Bug 265950 - POSIX 2008 locale failures when global locale not C
Summary: POSIX 2008 locale failures when global locale not C
Status: New
Alias: None
Product: Base System
Classification: Unclassified
Component: bin (show other bugs)
Version: CURRENT
Hardware: Any Any
: --- Affects Many People
Assignee: freebsd-bugs (Nobody)
URL:
Keywords:
Depends on:
Blocks:
 
Reported: 2022-08-19 21:33 UTC by Karl Williamson
Modified: 2023-11-13 00:08 UTC (History)
4 users (show)

See Also:


Attachments
A short C reproducer program (718 bytes, text/plain)
2022-08-19 21:33 UTC, Karl Williamson
no flags Details
Another reproducer C program (1.04 KB, text/plain)
2023-11-13 00:08 UTC, Karl Williamson
no flags Details

Note You need to log in before you can comment on or make changes to this bug.
Description Karl Williamson 2022-08-19 21:33:29 UTC
Created attachment 236019 [details]
A short C reproducer program

See attached program.

setlocale() is used to set up the global locale to C.UTF-8.  Then the per-thread calls are used with that as a basis.  newlocale(Latin1), then uselocale() of that new object yield an object which doesn't have Latin1 characteristics.

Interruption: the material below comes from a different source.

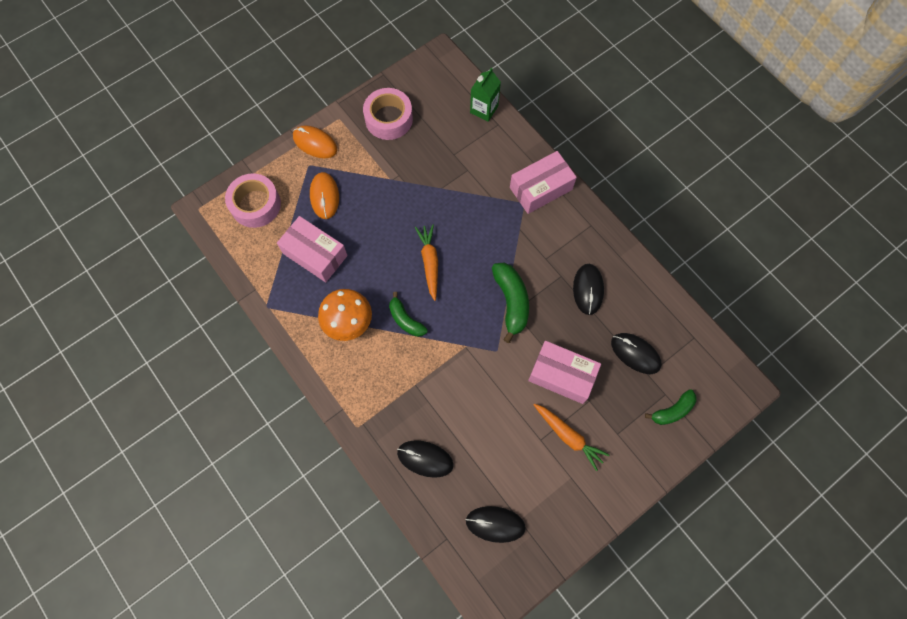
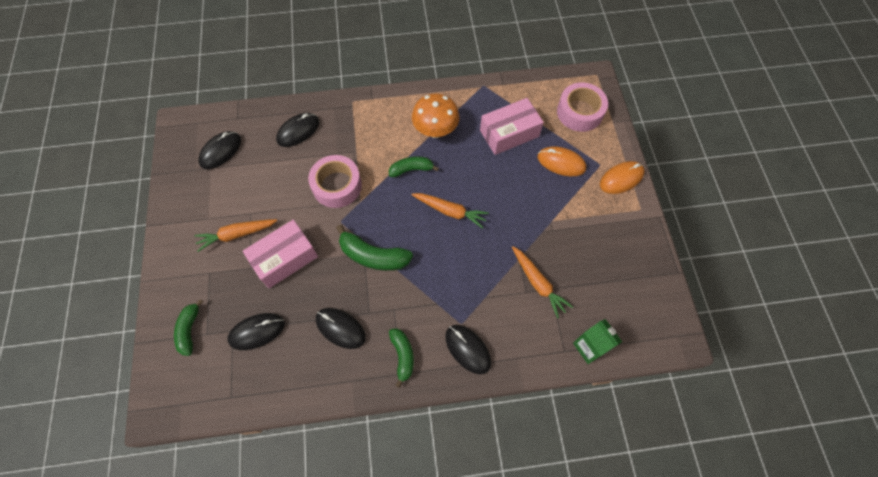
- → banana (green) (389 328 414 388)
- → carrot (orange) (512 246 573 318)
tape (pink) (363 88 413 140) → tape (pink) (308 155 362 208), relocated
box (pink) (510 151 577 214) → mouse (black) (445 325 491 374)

This bug does not happen if the global locale is C instead of C.UTF-8.
Comment 1 Yuri Pankov freebsd_committer freebsd_triage 2023-09-19 02:31:08 UTC
This one is interesting and is actually an issue with isupper() (and other is* functions) via __sbistype()->__sbmaskrune().

__sbmaskrune() looks like the following:

static __inline int
__sbmaskrune(__ct_rune_t _c, unsigned long _f)
{
        return (_c < 0 || _c >= __mb_sb_limit) ? 0 :
               _CurrentRuneLocale->__runetype[_c] & _f;
}

The culprit here is __mb_sb_limit which is NOT related to thread locale and rather specifies the limit of the global locale.

When global locale is set to the one with UTF-8 encoding (also true for EUC and other encodings), __mb_sb_limit goes down to 128 (from the initial 256, which is also the limit for ISO8859-1 and other single byte locales) so we are failing the 0xC0 test early.

This behavior seems to be introduced in base 367ed4e13d697ceb415183d8a7acddf5f707667c, long before the xlocale work was integrated so it wasn't really an issue back then.
Comment 2 Karl Williamson 2023-11-13 00:08:36 UTC
Created attachment 246266 [details]
Another reproducer C program

This has bit us again.  I came up with the attached reproducer.  It's so close to the original that I imagine it is the same bug.